Their Welcome Neighbor friends especially helped Rakan, who suffers from back and leg injuries that he obtained from a serious fall in Jordan. There were multiple trips to doctor appointments and the hospital for surgeries. Rakan had not had the same type of opportunities to seek medical aid from the Jordanian doctors as he does in St. Louis.
Their friends also helped them with many things needed to get settled into their new lives in America. They held a neighborhood garage sale to purchase a mini van for the family. This helped the family greatly, as they are able to take the kids to school, go grocery shopping, and live more independently.
Madeleine and the Welcome Neighbor volunteers also developed a connection with the kids, as they often took them on fun outings in the St. Louis area. Hala, Laith and Haneen all agreed that their favorite thing to do with Madeleine is go swimming, especially when it gets hot outside.
The kids also enjoy going to Becky’s, as she has a large field behind her house. They love running in the fields and riding in her husband’s tractor when they get the chance. Laith explains that spending time outside reminds him of the fun he used to have in Jordan with his friends where they were able to walk around town, buy snacks from different shops and play until nightfall.
Since the family has moved 5 times since they arrived in St Louis, the children found it hard to adjust to the school’s they were attending. Haneen and Laith explained that it is hard to make and keep friends when they are constantly moving. They also asserted that some of the hardship that they faced at the beginning might have been from the language barrier. When the family first immigrated to the U.S., they had only spoken Arabic, and while they can speak English today, the process of learning was tough. The children were put into special English classes to learn the language and were immersed in the public school system to grasp the language from their classmates.
The Alrefai kids are excited for the upcoming school year at Pattonville. It will be the first time they are returning to the same school. They are hoping they will live in their current home for a while, so that they can adjust to the new school and make lifelong friends. Hala is especially excited for her first year of school, as she will be attending Kindergarten, though she admits she will miss her parents. Her dad also admits that he will miss his youngest daughter while she is away for the day.

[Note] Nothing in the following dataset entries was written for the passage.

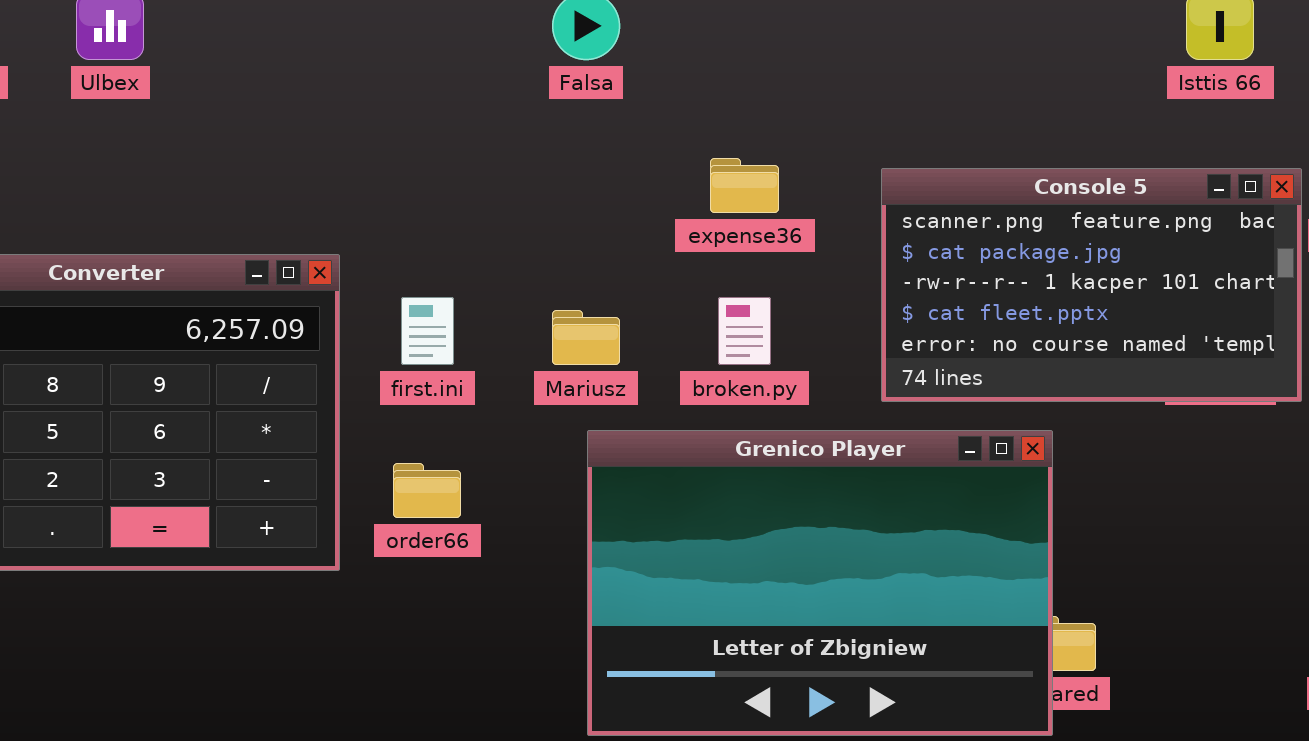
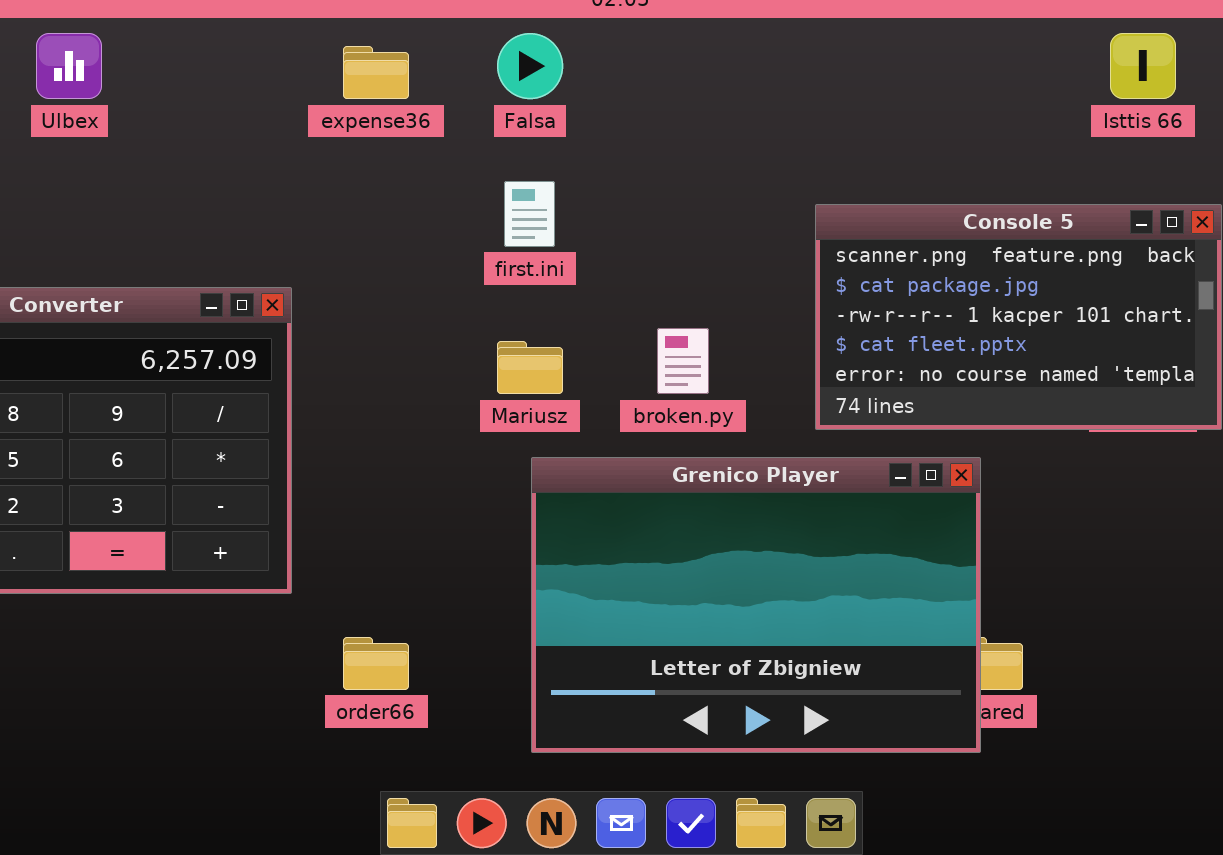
expense36: [710,158,779,213] -> [343,46,409,99], moved
first.ini: [401,297,454,365] -> [504,181,555,247], moved
order66: [393,463,461,518] -> [343,637,409,690], moved

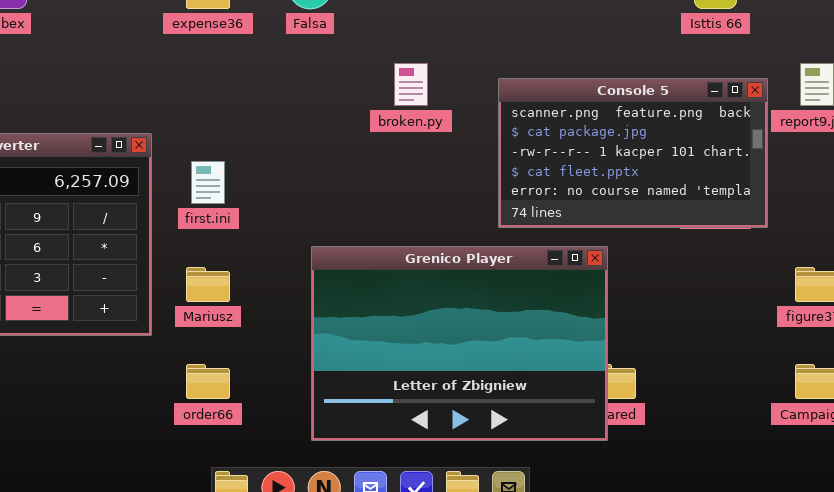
first.ini: [504,181,555,247] -> [191,161,225,204], moved
broken.py: [657,328,709,394] -> [394,63,428,106], moved
Mariusz: [497,341,563,394] -> [186,267,230,302], moved

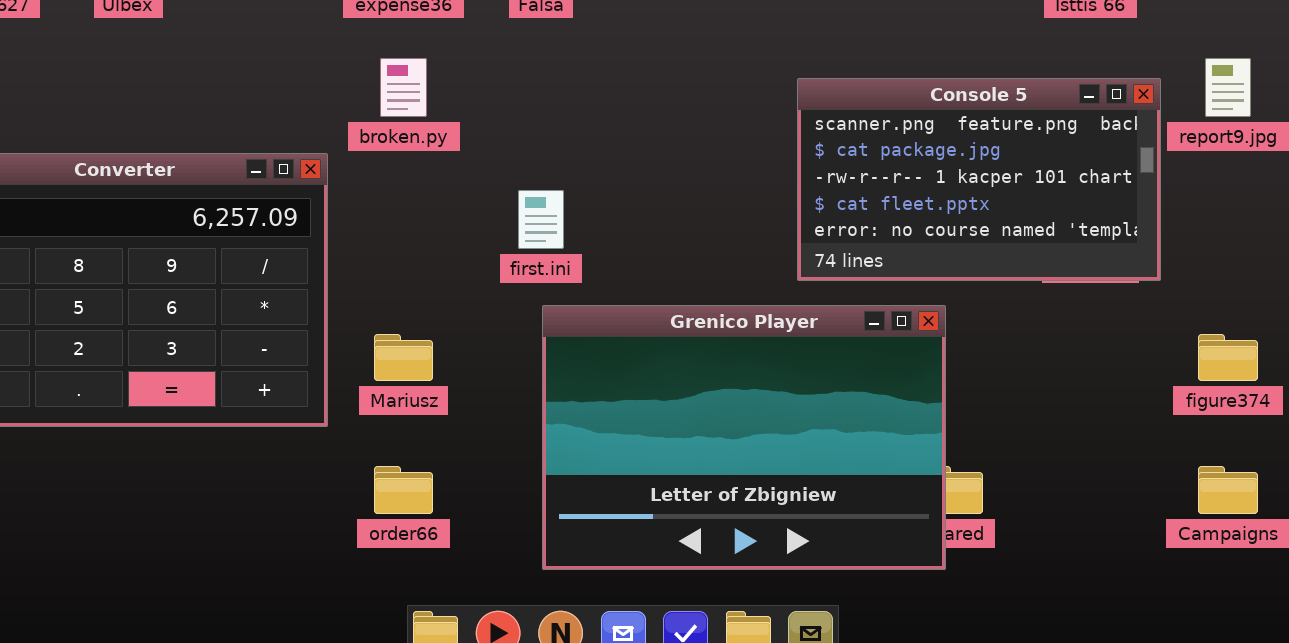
broken.py: [394,63,428,106] -> [380,58,427,117], moved
first.ini: [191,161,225,204] -> [518,190,564,249], moved

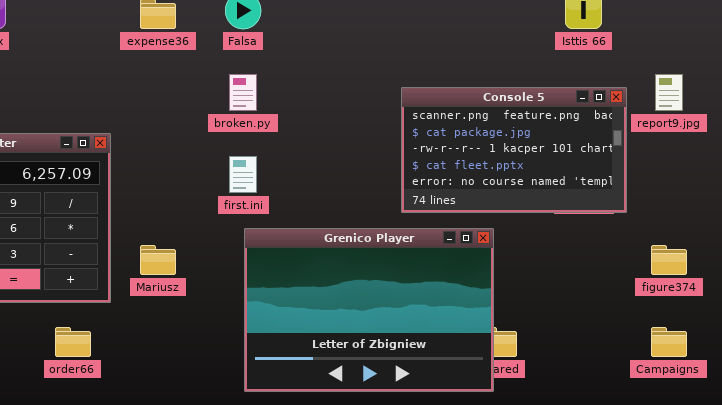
broken.py: [380,58,427,117] -> [229,74,257,111], moved
order66: [374,466,433,514] -> [55,327,91,357], moved

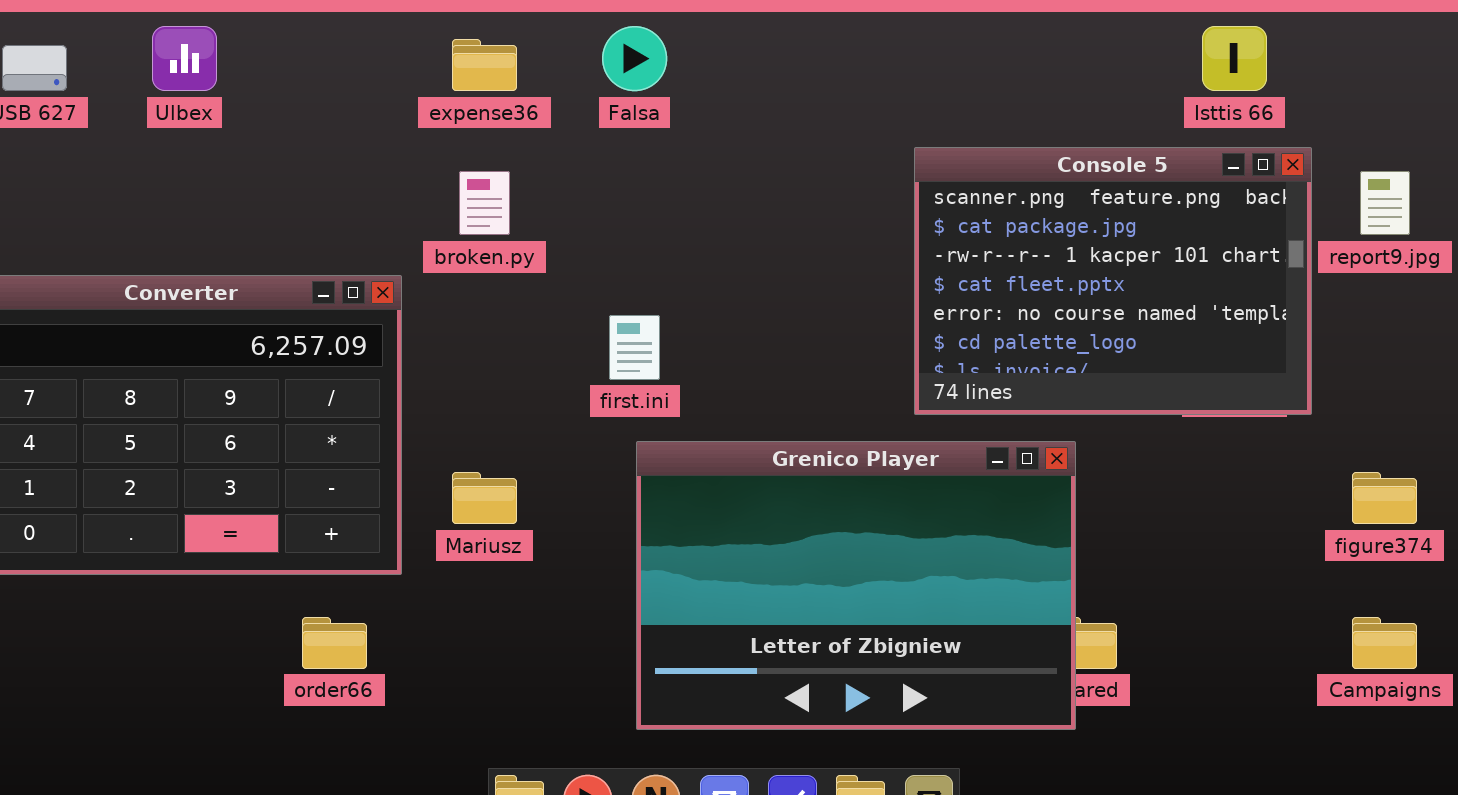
broken.py: [229,74,257,111] -> [459,171,510,235], moved
Console 5: [401,87,627,213] -> [914,147,1312,415], resized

While the kids are still young to make a definite decision on their future, it does not stop them from dreaming big. Badir dreams of becoming a doctor, since he is passionate about science. Haneen, and even Hala, a young 5-year-old, dream of being elementary school teachers, because they both like kids and wants to spend their time teaching them. Laith, however, does not want to spend his time thinking about the future, instead he wants to live in the moment and enjoy life as it is now.
When asked for their hopes for the future, both Rakan and Khawla asserted that they just wanted their kids to be successful. For them, the first way towards success is through education, and it is important for them to see their kids go through school and lead a successful and fulfilling life. When asked for the hopes for themselves, they remained humble, Khawla praying for her husband’s good health. They are both grateful for the opportunities that they have had in America, and they are also thankful to Welcome Neighbor for helping their family.